◆ Page layout parsing data ◆
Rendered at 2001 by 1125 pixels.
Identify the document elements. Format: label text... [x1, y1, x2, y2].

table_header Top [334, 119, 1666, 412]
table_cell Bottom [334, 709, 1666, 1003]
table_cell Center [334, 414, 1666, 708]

◆ WORK ORDER ◆
Take the records and restate them word for word.

◆ YOUR RESPONSE ◆
Rendered at 2001 by 1125 pixels.
Identify the document elements. Format: label text... [x1, y1, x2, y2].

table_header Top [334, 119, 1666, 412]
table_cell Bottom [334, 709, 1666, 1003]
table_cell Center [334, 414, 1666, 708]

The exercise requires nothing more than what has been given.